▶ [Compiti richiesti]
A) Puoi tradurre in inglese questa frase dell'articolo sul biodigestore, riportato qui sotto: «E’ partita ufficialmente stasera, lunedì 17 febbraio, con la riunione pubblica nella sala consiliare borgarina, l’attività del comitato “No al biodigestore”, che si oppone alla realizzazione, a Borgo San Dalmazzo, dell’impianto in cui Acsr vorrebbe smaltire tutti i rifiuti organici della provincia di Cuneo.»?
B) Come proseguiresti l'articolo sul biodigestore, riportato qui sotto, a partire dal punto in cui si ferma?

▶ [Brano di testo]
──────
Borgo San Dalmazzo, il 'no' al biodigestore anche online: 'La storia ci dice che impianti così grandi non funzionano'
Nella serata di lunedì 17 febbraio un nuovo incontro pubblico organizzato dal comitato che si oppone alla realizzazione dell'impianto, partita la raccolta firmeE’ partita ufficialmente stasera, lunedì 17 febbraio, con la riunione pubblica nella sala consiliare borgarina, l’attività del comitato “No al biodigestore”, che si oppone alla realizzazione, a Borgo San Dalmazzo, dell’impianto in cui Acsr vorrebbe smaltire tutti i rifiuti organici della provincia di Cuneo. Avviata la raccolta firme annunciata alcune settimane fa dal consigliere comunale borgarino Mauro Fantino: tutti i giovedì mattina durante il mercato settimanale si potrà firmare in piazza Martiri la petizione cartacea, che sarà proposta poi anche a Borgo nuovo e nei Comuni limitrofi, oltre che online sul portale Change.org (QUI il link alla petizione).
──────
▶ [Sezione dati]
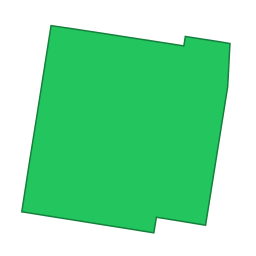 the district of Dallas, Iowa, United States of America, rotated 279°
{"feature_id": "52423323B12801539199166", "entity_name": "Dallas", "entity_type": "district", "adm_level": 2, "iso_a3": "USA", "parent_name": "United States of America", "parent_adm1": "Iowa", "projection": "natural_earth1", "projection_center": [-93.981, 41.683], "detail": "fine", "context": "isolated", "style": "filled", "palette": "green", "viewbox_px": 256, "rotation_deg": 279, "n_neighbors": 0, "source": "geoboundaries", "source_scale": "gbopen_adm2", "svg_char_len": 363}
<svg xmlns="http://www.w3.org/2000/svg" viewBox="0 0 256 256"><g transform="rotate(279 128 128)"><path d="M28.6,36.2L28.5,169.9L44.3,170.0L44.1,219.8L184.3,220.0L227.4,215.5L227.5,204.6L227.4,178.5L227.4,170.3L217.8,170.3L217.8,162.9L217.8,153.7L217.4,66.3L217.1,36.0L122.8,36.1L75.7,36.0L28.6,36.2Z" fill="#22c55e" stroke="#15803d" stroke-width="1.5"/></g></svg>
──────
▶ [Risposte ai compiti]
A) The activity of the "No al biodigestore" committee, which opposes the construction in Borgo San Dalmazzo of the plant where Acsr would like to dispose of all the organic waste of the province of Cuneo, officially got under way this evening, Monday, February 17, with the public meeting in the Borgo council chamber.

B)
Ad aprire la serata lo stesso Fantino: “L’effetto dirompente che hanno avuto la creazione del nostro comitato e le nostre prima attività dimostra quanto la comunità sia stata tenuta all’oscuro di quanto sta accadendo”. L’ex assessore ha ripercorso le tappe che hanno portato l’assemblea dei Sindaci ad approvare, lo scorso 19 dicembre, l’iter per la realizzazione del biodigestore, senza risparmiare duri attacchi ad Acsr: “Aveva un amministratore unico, ora ne hanno nominati cinque. Hanno affidato la comunicazione ad un ufficio stampa, ma continuano a non rispondere alle domande che poniamo da settimane. Durante l’assemblea che ha approvato la realizzazione dell’impianto ben 28 sindaci (su 54, ndr) erano assenti”.
Molto diretto anche l’intervento del sindaco di Roccavione Germana Avena, tra i sei primi cittadini a votare contro il biodigestore. “La gestione dei rifiuti è di competenza regionale, - ha spiegato Avena - noi in questo ambito abbiamo una legge molto moderna, la numero 1 del 2018, promossa da Alberto Valmaggia: questa norma dice che va privilegiato il recupero di materia, non quello di energia, e che la realizzazione degli impianti è di competenza della stessa Regione, non dei consorzi. Nessuno, nelle riunioni dei bacini provinciali, ha mai manifestato la necessità di un biodigestore in una zona decentrata come Borgo San Dalmazzo”.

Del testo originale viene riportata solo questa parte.